L'interview a aussi porté sur les révélations du jour concernant le patrimoine immobilier de la famille Ouattara. Un portail internet a publié des documents attestant de 124 propriétés en France, dont un acte notarié signé le 4 août 2011 par Alassane et Dominique Ouattara, moins de quatre mois après leur installation au pouvoir. Prudent, Tidjane Thiam a refusé de commenter des documents qu'il n'a pas pu vérifier. « C'est à vous, journalistes, de faire votre travail », a-t-il renvoyé.

Sur le fond, l'ancien banquier a défendu sa vision d'une économie portée par des entrepreneurs, pas par des « fonctionnaires milliardaires ». « Si ces sommes avaient été investies dans l'économie ivoirienne, elles ne me poseraient pas de problème. Il y aurait des milliers d'emplois derrière », a-t-il expliqué. « Quand je vois ça s'investir dans la pierre à Paris, je trouve ça dommage alors que nous avons un pays qui a besoin d'investissement. » Il a aussi dénoncé le non-versement de la subvention légale due au PDCI : « On n'a pas reçu un centime cette année. Comment bâtir une démocratie quand on refuse de verser aux partis leur dû ? »

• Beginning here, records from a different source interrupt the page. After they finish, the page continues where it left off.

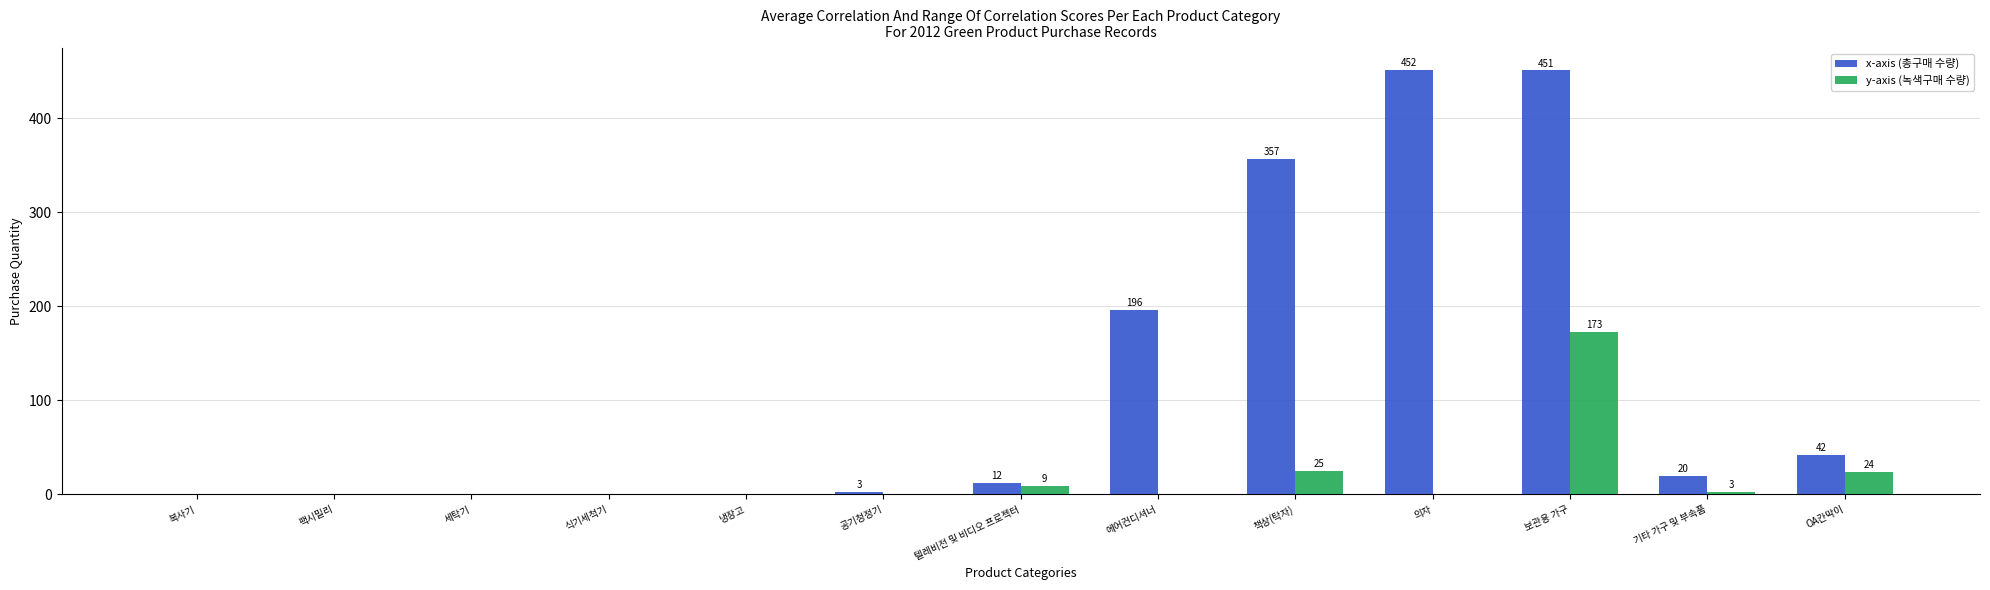

Reading left to right, extract all data points from this chart.

x-axis (총구매 수량): 복사기=0	팩시밀리=0	세탁기=0	식기세척기=0	냉장고=0	공기청정기=3	텔레비전 및 비디오 프로젝터=12	에어컨디셔너=196	책상(탁자)=357	의자=452	보관용 가구=451	기타 가구 및 부속품=20	OA칸막이=42
y-axis (녹색구매 수량): 복사기=0	팩시밀리=0	세탁기=0	식기세척기=0	냉장고=0	공기청정기=0	텔레비전 및 비디오 프로젝터=9	에어컨디셔너=0	책상(탁자)=25	의자=0	보관용 가구=173	기타 가구 및 부속품=3	OA칸막이=24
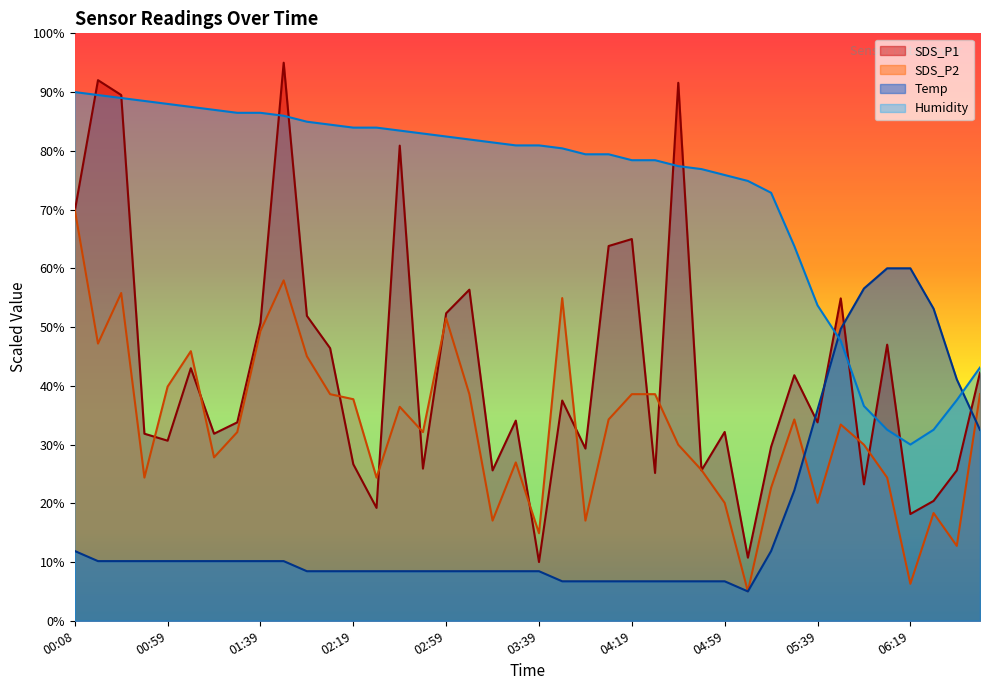

True or false: SDS_P1 has a value of 63.8 at 04:09.

True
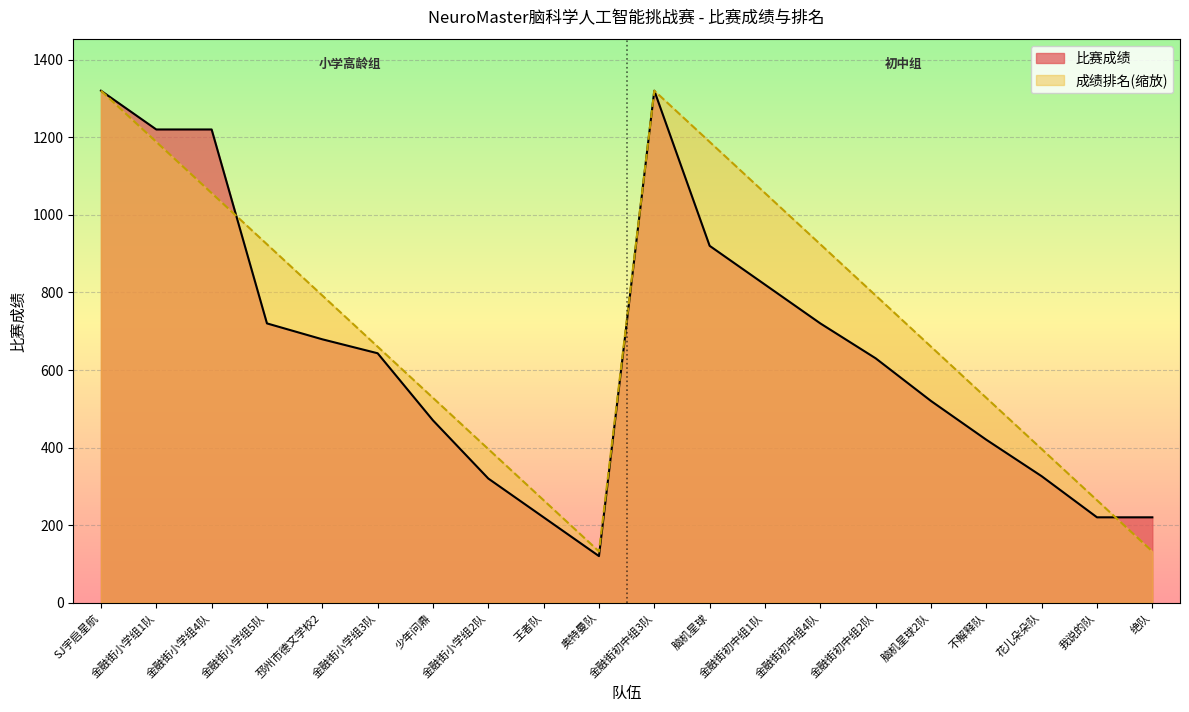

List the labels in order of 成绩排名 value, largest first.

SJ宇启星航, 金融街初中组3队, 金融街小学组1队, 脑机星球, 金融街小学组4队, 金融街初中组1队, 金融街小学组5队, 金融街初中组4队, 邳州市德文学校2, 金融街初中组2队, 金融街小学组3队, 脑机星球2队, 少年问鼎, 不解释队, 金融街小学组2队, 花儿朵朵队, 王者队, 我说的队, 奥特曼队, 绝队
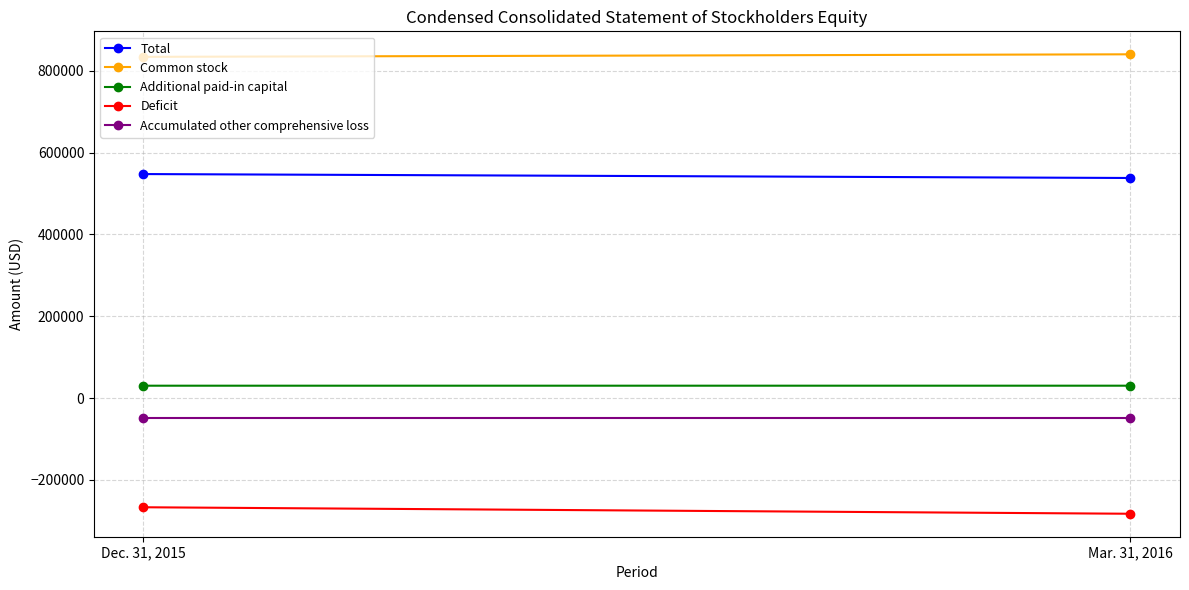

True or false: Deficit has a value of -389702 at Dec. 31, 2015.

False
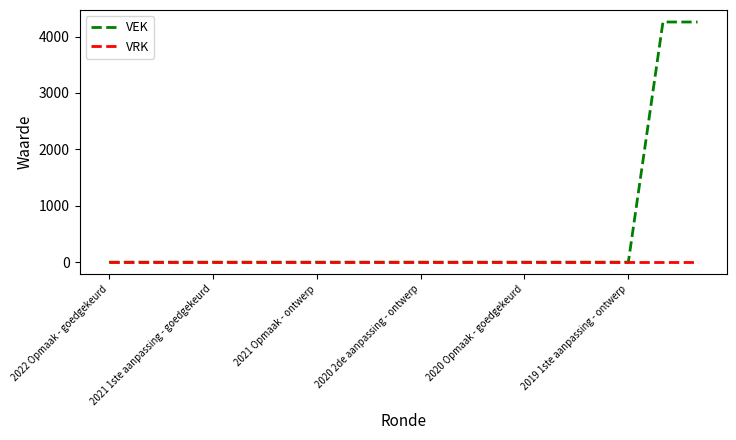

Which series has the widest spread of values?

VEK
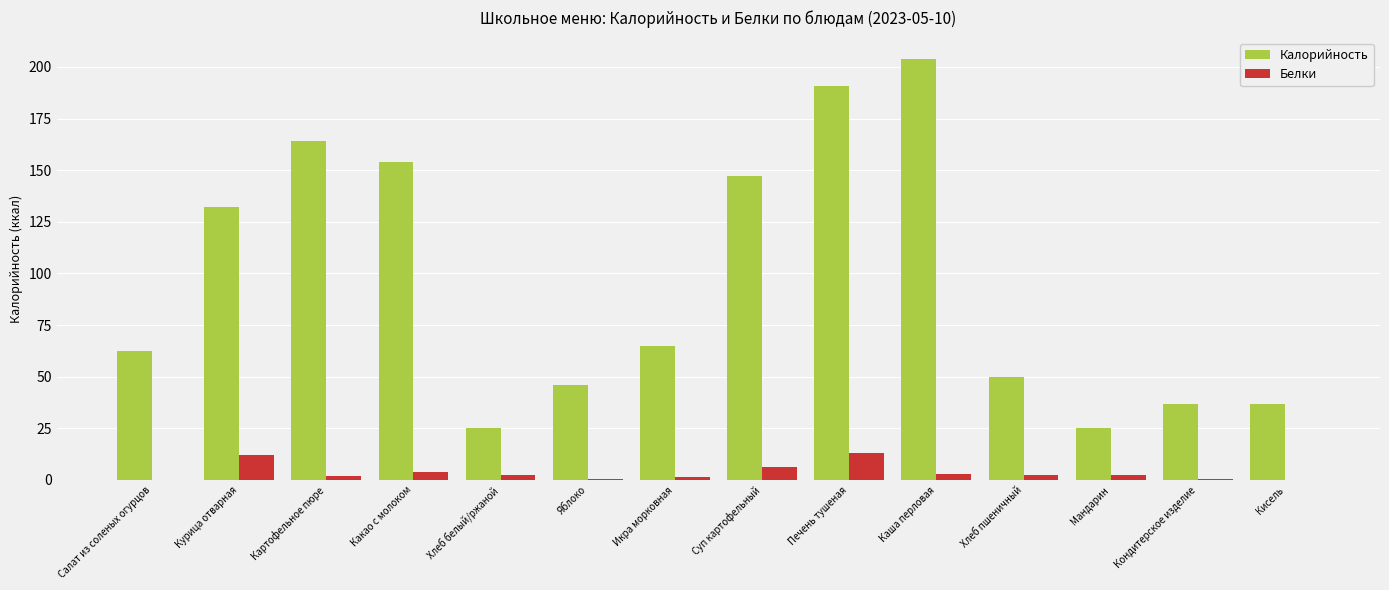

How many groups of bars are there?

14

Samedi, Tidjane Thiam n'ira pas voter. Sa position reste inchangée : dialogue et report du scrutin. En attendant, il continue son travail de terrain, même depuis Paris. Hier, lors de sa marche quotidienne, une jeune Ivoirienne l'a reconnu et lui a demandé d'adhérer au PDCI. Le soir même, un email était envoyé au responsable des adhésions. « 75 000 nouveaux adhérents depuis mon retour », se félicite celui qui se définit comme « un sergent recruteur ». À 63 ans, l'homme qui a dirigé Prudential et Credit Suisse veut croire encore au réveil démocratique de son pays.